> _Fragmento de texto_:
----

Este momento, en el que nos abrimos al mundo, me permite fijarme en ese grupo de leoneses con discapacidad intelectual que vive en los pisos de Asprona León, en esta calle. Hemos pasado, de coincidir cada mañana a la misma hora, cuando yo acerco a mis hijos al cole y ellos se dirigen a su parada de autobús, a encontramos en las ventanas por la tarde . Aplauden efusivamente desde sus ventanas y yo admiro su valentía para enfrentarse a esta situación. Pedro, Nacho, Luis Alfonso, Luis Felipe, Isidro o Jorge lo tienen claro, «como somos unos tiarrones tan fuertes, no hemos caído ninguno y vamos a aguantar otros 15 días más. En el piso, tenemos música y de todo. No nos aburrimos, estamos entretenidos y hacemos mucha limpieza, porque hay que tener mucha higiene».
Y de repente llegan ellos, patrullas de las Fuerzas y Cuerpos de Seguridad que además de protegernos, estos días nos visitan por la calle al ritmo de «Resistiré», dando sus luces o activando sus sirenas. Una de ellos es mi vecina, y además mamá, que cada día sale de casa para controlar el tránsito de vehículos y personas e intentar que los ciudadanos comprendan que hay que quedarse en casa. Cuando acaba su jornada laboral, comienzan las tareas lectivas en el aula improvisada en la que se ha convertido su casa, como ocurre en miles de hogares al mismo tiempo: «Ahora ejercemos de profesores para que los niños continúen con la materia programada . Pero es muy difícil conciliar el trabajo, las tareas del hogar, las necesidades de nuestros hijos y encima no sólo educarles, sino también enseñarles contenidos, intentando suplir el papel del docente que tan grande nos queda».

----

> _Material extraído_:
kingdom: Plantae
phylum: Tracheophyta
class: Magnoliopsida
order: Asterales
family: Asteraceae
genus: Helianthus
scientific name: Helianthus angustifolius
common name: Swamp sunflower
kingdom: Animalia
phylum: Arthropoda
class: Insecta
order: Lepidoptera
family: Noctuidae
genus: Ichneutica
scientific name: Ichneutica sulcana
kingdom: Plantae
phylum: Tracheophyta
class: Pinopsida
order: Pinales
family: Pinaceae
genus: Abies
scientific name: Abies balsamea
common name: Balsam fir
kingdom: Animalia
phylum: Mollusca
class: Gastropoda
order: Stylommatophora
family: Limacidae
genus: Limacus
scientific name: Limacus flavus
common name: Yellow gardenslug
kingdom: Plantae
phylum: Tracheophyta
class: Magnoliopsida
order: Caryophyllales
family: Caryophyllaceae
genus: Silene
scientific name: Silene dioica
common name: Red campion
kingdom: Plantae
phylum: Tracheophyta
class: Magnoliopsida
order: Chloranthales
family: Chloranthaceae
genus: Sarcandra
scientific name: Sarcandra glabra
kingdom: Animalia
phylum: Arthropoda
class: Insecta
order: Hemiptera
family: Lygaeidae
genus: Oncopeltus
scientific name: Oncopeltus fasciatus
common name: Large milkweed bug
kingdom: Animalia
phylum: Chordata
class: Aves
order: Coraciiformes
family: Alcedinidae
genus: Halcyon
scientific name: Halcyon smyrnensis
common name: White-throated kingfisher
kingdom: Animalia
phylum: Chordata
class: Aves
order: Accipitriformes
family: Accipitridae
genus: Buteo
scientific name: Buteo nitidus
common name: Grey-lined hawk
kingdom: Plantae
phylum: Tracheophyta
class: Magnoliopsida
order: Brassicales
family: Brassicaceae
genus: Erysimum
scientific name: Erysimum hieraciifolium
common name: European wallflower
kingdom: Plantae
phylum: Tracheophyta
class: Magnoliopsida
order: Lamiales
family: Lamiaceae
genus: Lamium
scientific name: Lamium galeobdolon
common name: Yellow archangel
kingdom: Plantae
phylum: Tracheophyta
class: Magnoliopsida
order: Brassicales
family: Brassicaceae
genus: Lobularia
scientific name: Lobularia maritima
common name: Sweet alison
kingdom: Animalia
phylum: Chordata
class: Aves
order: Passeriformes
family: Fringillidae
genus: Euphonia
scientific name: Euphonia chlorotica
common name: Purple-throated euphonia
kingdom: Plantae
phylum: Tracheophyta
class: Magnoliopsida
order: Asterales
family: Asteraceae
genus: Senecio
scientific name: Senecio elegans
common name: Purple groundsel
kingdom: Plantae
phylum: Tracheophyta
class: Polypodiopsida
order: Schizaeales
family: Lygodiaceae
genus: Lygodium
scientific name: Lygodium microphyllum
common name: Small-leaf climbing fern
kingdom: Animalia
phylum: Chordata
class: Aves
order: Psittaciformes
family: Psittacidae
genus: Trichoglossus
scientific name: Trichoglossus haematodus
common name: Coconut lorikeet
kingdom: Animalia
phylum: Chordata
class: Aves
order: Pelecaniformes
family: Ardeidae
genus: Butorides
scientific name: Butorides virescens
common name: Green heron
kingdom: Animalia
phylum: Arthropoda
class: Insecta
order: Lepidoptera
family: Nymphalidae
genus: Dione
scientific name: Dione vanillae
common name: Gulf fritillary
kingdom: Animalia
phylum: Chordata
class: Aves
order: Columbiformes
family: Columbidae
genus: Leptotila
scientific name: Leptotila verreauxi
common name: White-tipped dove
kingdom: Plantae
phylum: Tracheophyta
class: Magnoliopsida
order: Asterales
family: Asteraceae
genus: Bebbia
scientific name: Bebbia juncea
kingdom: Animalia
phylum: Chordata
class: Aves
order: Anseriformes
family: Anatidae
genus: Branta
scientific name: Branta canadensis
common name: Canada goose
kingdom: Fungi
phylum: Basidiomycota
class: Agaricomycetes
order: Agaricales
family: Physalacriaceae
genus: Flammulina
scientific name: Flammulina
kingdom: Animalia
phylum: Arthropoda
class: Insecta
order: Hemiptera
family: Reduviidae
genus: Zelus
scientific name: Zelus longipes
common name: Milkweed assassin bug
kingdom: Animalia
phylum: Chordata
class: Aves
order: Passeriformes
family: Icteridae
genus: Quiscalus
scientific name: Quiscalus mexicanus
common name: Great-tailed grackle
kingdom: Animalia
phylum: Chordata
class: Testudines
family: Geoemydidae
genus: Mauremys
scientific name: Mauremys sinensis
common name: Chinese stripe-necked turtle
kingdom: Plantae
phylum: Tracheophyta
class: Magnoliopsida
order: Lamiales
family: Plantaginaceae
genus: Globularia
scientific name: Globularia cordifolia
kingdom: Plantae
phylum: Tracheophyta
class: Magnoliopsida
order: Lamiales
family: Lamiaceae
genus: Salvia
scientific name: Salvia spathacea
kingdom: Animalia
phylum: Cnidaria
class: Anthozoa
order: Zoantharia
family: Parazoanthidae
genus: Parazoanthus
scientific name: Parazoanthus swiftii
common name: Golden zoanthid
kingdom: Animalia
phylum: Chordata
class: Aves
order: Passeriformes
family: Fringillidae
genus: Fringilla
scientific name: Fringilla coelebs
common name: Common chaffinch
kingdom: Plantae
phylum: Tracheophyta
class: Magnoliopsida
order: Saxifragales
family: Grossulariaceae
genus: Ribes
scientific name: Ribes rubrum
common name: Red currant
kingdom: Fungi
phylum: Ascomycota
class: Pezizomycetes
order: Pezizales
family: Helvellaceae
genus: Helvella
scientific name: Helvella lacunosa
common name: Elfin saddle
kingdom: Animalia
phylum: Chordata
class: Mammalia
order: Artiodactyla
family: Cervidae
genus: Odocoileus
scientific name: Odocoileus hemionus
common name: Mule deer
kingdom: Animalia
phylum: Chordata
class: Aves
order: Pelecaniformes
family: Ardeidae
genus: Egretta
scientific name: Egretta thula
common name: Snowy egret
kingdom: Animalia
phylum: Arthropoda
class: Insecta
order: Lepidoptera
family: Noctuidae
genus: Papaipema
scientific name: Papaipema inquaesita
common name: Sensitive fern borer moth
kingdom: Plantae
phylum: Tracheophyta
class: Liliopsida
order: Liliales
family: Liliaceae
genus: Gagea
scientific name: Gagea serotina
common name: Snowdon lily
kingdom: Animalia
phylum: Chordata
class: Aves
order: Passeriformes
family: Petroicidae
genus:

----

> _Instrucciones_:
[a] Según el texto sobre los vecinos de una calle de León, ¿al ritmo de qué canción pasan las patrullas por la calle?
[b] Sigue escribiendo el texto sobre los vecinos de una calle de León a partir de su última frase.
Las filas son un material aparte.

> _Respuestas por tarea_:
[a] Al ritmo de «Resistiré».

[b]
« Es un bebé tan deseado y esperado que nuestra pena es no poder disfrutarlo con mis padres porque sé que lo pasan mal por no verlo . Y nuestra ilusión es hacer planes con él, pasear, viajar y que le dé el aire y el sol». Me lo cuenta Vero, que, junto a Alberto, acaba de recibir hace apenas dos meses a lo más grande de su vida: su bebé Rodrigo. Este confinamiento les está permitiendo disfrutar cada minuto al lado del pequeño pero les ha alejado físicamente del resto de su familia, privando a abuelos y tíos de sostener en brazos al niño y ver sus increíbles avances en tan solo unas semanas desde su nacimiento.
Y es que de pronto, ver amenazada la salud de las personas a las que queremos, de nuestra familia y amigos, nos ha hecho estrechar lazos con ellos y programar llamadas y videollamadas diarias en las que no faltan los ‘te quiero’ y los ‘cuánto daría por abrazarte’. Porque estamos deseando romper la distancia y volver a abrazarnos.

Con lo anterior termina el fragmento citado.